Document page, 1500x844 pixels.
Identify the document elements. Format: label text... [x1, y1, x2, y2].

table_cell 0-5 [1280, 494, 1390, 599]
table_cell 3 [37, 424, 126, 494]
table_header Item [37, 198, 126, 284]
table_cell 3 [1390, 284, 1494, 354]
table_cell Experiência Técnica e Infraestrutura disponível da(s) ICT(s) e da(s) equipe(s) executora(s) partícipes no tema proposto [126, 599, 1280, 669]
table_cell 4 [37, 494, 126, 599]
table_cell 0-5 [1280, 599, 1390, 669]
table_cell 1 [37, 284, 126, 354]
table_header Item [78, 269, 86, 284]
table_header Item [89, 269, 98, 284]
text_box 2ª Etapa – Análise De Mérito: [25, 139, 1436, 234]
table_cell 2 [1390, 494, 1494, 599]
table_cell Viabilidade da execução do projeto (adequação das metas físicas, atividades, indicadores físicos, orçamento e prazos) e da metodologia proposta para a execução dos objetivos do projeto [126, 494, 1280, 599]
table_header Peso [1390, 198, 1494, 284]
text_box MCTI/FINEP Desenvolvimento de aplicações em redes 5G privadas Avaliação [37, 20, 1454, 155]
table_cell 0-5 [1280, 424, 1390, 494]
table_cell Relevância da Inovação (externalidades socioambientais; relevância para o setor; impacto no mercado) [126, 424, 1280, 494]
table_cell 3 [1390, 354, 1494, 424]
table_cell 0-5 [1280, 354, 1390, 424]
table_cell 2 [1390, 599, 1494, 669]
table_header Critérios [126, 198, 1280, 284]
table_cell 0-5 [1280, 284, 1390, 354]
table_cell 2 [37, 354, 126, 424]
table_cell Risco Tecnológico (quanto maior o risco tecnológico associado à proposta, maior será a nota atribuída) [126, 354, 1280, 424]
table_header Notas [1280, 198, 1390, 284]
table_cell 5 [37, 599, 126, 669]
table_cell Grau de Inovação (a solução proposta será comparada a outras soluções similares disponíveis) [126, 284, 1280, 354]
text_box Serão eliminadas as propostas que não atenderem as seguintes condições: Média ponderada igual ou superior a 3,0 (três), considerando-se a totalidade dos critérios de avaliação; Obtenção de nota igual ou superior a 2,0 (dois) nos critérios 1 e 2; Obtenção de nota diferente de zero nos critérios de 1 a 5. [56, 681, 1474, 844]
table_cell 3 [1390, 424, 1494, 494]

----------------

| Written task |
Output every line of the material above as a numbered list, omitting blank lines.

| Response to this task |
1. Document page, 1500x844 pixels.
2. Identify the document elements. Format: label text... [x1, y1, x2, y2].
3. table_cell 0-5 [1280, 494, 1390, 599]
4. table_cell 3 [37, 424, 126, 494]
5. table_header Item [37, 198, 126, 284]
6. table_cell 3 [1390, 284, 1494, 354]
7. table_cell Experiência Técnica e Infraestrutura disponível da(s) ICT(s) e da(s) equipe(s) executora(s) partícipes no tema proposto [126, 599, 1280, 669]
8. table_cell 4 [37, 494, 126, 599]
9. table_cell 0-5 [1280, 599, 1390, 669]
10. table_cell 1 [37, 284, 126, 354]
11. table_header Item [78, 269, 86, 284]
12. table_header Item [89, 269, 98, 284]
13. text_box 2ª Etapa – Análise De Mérito: [25, 139, 1436, 234]
14. table_cell 2 [1390, 494, 1494, 599]
15. table_cell Viabilidade da execução do projeto (adequação das metas físicas, atividades, indicadores físicos, orçamento e prazos) e da metodologia proposta para a execução dos objetivos do projeto [126, 494, 1280, 599]
16. table_header Peso [1390, 198, 1494, 284]
17. text_box MCTI/FINEP Desenvolvimento de aplicações em redes 5G privadas Avaliação [37, 20, 1454, 155]
18. table_cell 0-5 [1280, 424, 1390, 494]
19. table_cell Relevância da Inovação (externalidades socioambientais; relevância para o setor; impacto no mercado) [126, 424, 1280, 494]
20. table_cell 3 [1390, 354, 1494, 424]
21. table_cell 0-5 [1280, 354, 1390, 424]
22. table_cell 2 [1390, 599, 1494, 669]
23. table_header Critérios [126, 198, 1280, 284]
24. table_cell 0-5 [1280, 284, 1390, 354]
25. table_cell 2 [37, 354, 126, 424]
26. table_cell Risco Tecnológico (quanto maior o risco tecnológico associado à proposta, maior será a nota atribuída) [126, 354, 1280, 424]
27. table_header Notas [1280, 198, 1390, 284]
28. table_cell 5 [37, 599, 126, 669]
29. table_cell Grau de Inovação (a solução proposta será comparada a outras soluções similares disponíveis) [126, 284, 1280, 354]
30. text_box Serão eliminadas as propostas que não atenderem as seguintes condições: Média ponderada igual ou superior a 3,0 (três), considerando-se a totalidade dos critérios de avaliação; Obtenção de nota igual ou superior a 2,0 (dois) nos critérios 1 e 2; Obtenção de nota diferente de zero nos critérios de 1 a 5. [56, 681, 1474, 844]
31. table_cell 3 [1390, 424, 1494, 494]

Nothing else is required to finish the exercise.